» What needs to be done
Search the entries below for the string "knee" and copy the lines that hold it.

» Keypoint text descriptions
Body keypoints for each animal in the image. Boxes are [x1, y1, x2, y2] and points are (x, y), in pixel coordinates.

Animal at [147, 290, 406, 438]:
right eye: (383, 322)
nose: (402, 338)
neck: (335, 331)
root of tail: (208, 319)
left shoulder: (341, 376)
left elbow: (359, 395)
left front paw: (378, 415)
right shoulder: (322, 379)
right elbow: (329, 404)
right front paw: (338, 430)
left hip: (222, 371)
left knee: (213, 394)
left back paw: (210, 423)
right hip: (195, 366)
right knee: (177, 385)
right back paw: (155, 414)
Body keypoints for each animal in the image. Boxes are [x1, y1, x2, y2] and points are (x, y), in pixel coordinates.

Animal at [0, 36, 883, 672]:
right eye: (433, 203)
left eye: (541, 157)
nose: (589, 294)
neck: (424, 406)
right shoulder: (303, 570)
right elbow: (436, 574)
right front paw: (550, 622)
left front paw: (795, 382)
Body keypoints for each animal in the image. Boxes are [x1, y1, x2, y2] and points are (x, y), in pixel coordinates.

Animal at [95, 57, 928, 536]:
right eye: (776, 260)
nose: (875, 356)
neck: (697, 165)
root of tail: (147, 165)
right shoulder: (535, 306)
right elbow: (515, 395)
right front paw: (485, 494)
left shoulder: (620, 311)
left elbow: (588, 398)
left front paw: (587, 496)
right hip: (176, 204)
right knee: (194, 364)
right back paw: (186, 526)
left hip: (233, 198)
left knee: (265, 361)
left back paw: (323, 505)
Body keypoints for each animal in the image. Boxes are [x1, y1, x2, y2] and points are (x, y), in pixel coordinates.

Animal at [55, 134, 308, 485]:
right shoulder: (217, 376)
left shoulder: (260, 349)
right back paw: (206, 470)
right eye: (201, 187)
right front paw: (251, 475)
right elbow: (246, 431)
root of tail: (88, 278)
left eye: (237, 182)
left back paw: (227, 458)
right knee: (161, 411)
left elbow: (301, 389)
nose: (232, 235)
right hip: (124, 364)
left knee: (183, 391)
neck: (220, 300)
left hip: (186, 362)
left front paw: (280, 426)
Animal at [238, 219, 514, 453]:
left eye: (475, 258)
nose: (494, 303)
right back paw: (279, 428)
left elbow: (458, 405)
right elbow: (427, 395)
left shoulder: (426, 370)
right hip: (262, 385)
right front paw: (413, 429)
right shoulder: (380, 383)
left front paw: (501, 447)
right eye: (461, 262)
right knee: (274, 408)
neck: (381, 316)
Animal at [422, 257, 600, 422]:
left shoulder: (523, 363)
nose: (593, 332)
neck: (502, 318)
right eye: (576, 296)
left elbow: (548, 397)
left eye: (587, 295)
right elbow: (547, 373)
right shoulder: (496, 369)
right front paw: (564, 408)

» Answer to the problem
left knee: (213, 394)
right knee: (177, 385)
right knee: (194, 364)
left knee: (265, 361)
right knee: (161, 411)
left knee: (183, 391)
right knee: (274, 408)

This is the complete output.